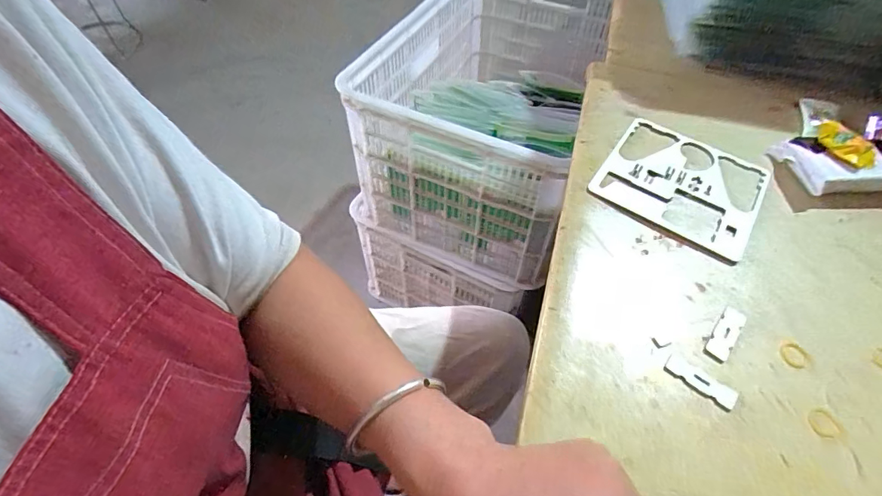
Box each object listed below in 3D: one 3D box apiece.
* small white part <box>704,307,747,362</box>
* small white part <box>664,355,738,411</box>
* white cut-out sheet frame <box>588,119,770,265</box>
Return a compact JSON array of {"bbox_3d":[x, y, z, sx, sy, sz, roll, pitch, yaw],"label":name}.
[{"bbox_3d":[0.221,0.065,0.353,0.017,0.004,0.052,35,59,22],"label":"small white part"},{"bbox_3d":[0.189,0.097,0.332,0.049,0.004,0.017,31,58,20],"label":"small white part"},{"bbox_3d":[0.237,-0.067,0.449,0.141,0.005,0.146,30,57,19],"label":"white cut-out sheet frame"}]

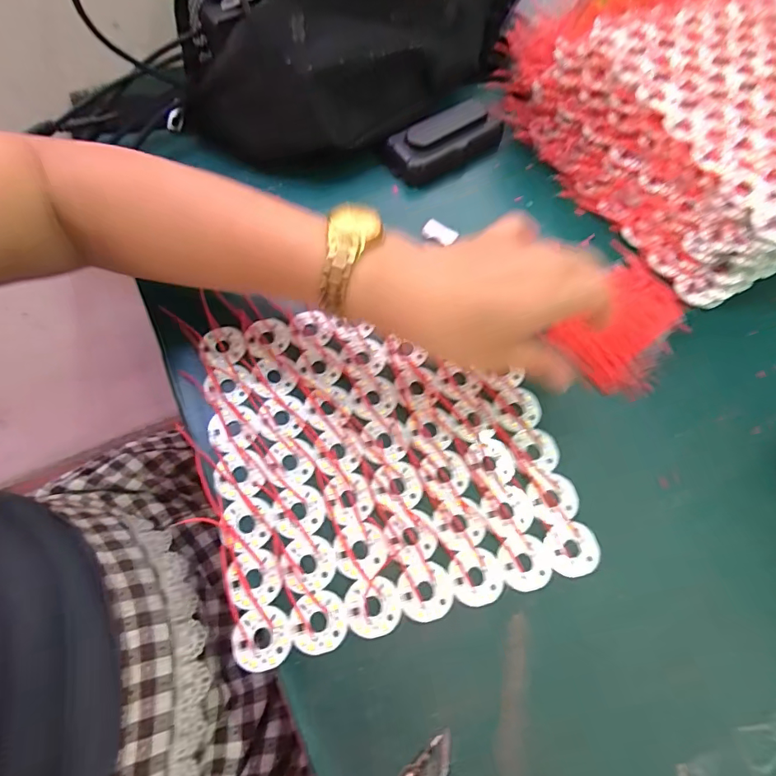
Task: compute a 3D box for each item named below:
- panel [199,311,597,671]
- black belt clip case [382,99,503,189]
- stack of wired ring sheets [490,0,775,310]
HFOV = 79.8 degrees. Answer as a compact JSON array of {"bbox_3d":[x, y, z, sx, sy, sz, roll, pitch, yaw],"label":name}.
[{"bbox_3d":[-0.003,0.036,0.299,0.209,0.004,0.208,-13,67,-8],"label":"panel"},{"bbox_3d":[0.049,-0.212,0.400,0.103,0.027,0.043,-31,71,-15],"label":"black belt clip case"},{"bbox_3d":[0.267,-0.230,0.390,0.241,0.083,0.276,-30,71,-15],"label":"stack of wired ring sheets"}]

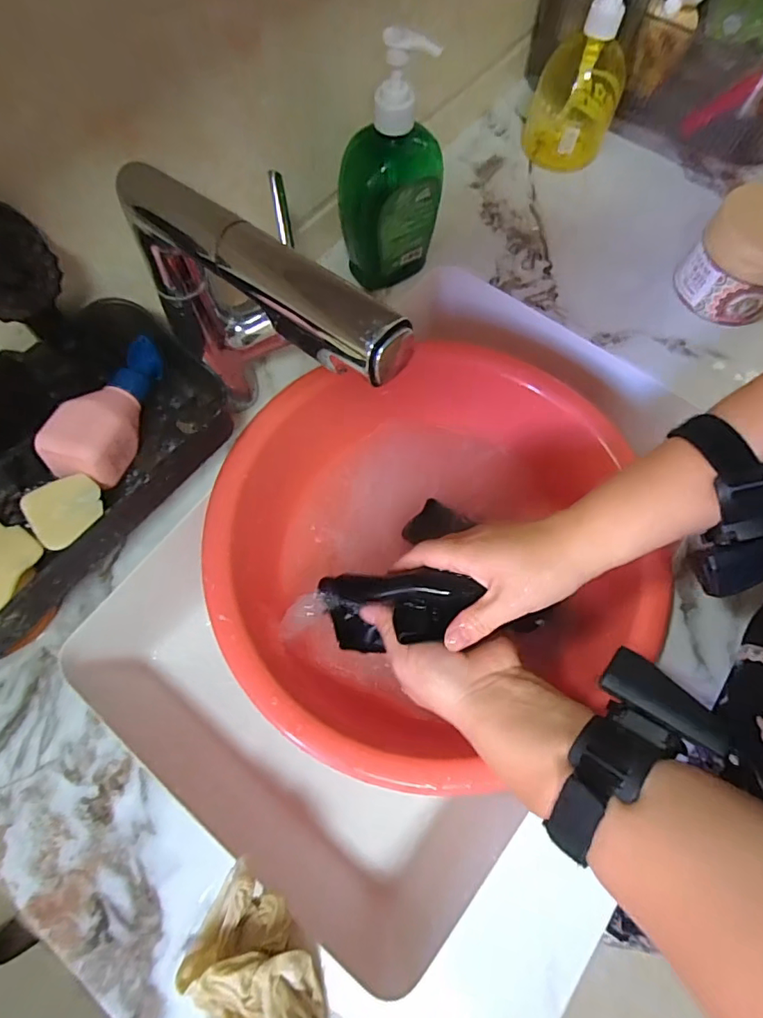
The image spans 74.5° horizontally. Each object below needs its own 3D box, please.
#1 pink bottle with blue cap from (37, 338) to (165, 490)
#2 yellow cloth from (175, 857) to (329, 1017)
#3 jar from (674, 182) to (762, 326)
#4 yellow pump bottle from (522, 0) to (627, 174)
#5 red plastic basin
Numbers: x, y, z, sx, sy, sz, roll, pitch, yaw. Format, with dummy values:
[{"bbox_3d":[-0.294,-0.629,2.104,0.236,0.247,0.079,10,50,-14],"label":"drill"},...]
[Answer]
[{"bbox_3d":[-0.180,-0.070,0.335,0.041,0.037,0.110,12,68,4],"label":"pink bottle with blue cap"},{"bbox_3d":[-0.071,0.270,0.269,0.076,0.049,0.125,-12,68,-6],"label":"yellow cloth"},{"bbox_3d":[0.344,-0.238,0.470,0.093,0.079,0.091,39,72,14],"label":"jar"},{"bbox_3d":[0.203,-0.441,0.504,0.088,0.169,0.082,21,69,7],"label":"yellow pump bottle"},{"bbox_3d":[0.041,0.031,0.443,0.355,0.106,0.326,0,68,-1],"label":"red plastic basin"}]

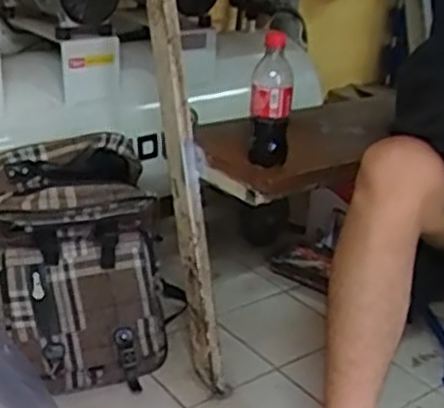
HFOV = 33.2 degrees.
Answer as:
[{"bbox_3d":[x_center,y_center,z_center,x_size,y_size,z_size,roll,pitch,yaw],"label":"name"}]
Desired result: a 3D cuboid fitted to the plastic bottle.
[{"bbox_3d":[0.068,-0.141,1.045,0.055,0.193,0.067,4,23,1],"label":"plastic bottle"}]

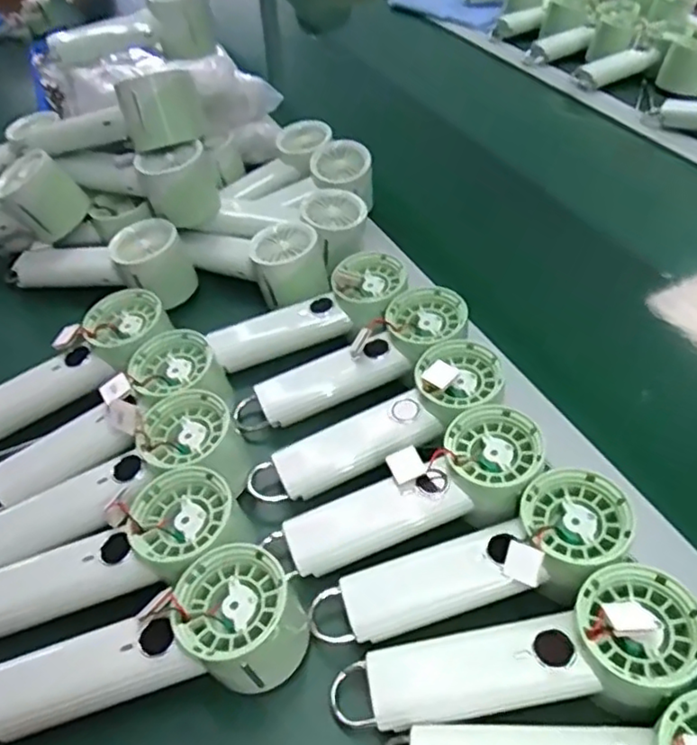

· · · ·

= Description of the task =
The line containing "sheet frame <box>588,119,770,265</box>" marks the end: retype every line from the first one in the listing up to and including it, without pictures.

= Task solution =
Box each object listed below in 3D: one 3D box apiece.
* small white part <box>704,307,747,362</box>
* small white part <box>664,355,738,411</box>
* white cut-out sheet frame <box>588,119,770,265</box>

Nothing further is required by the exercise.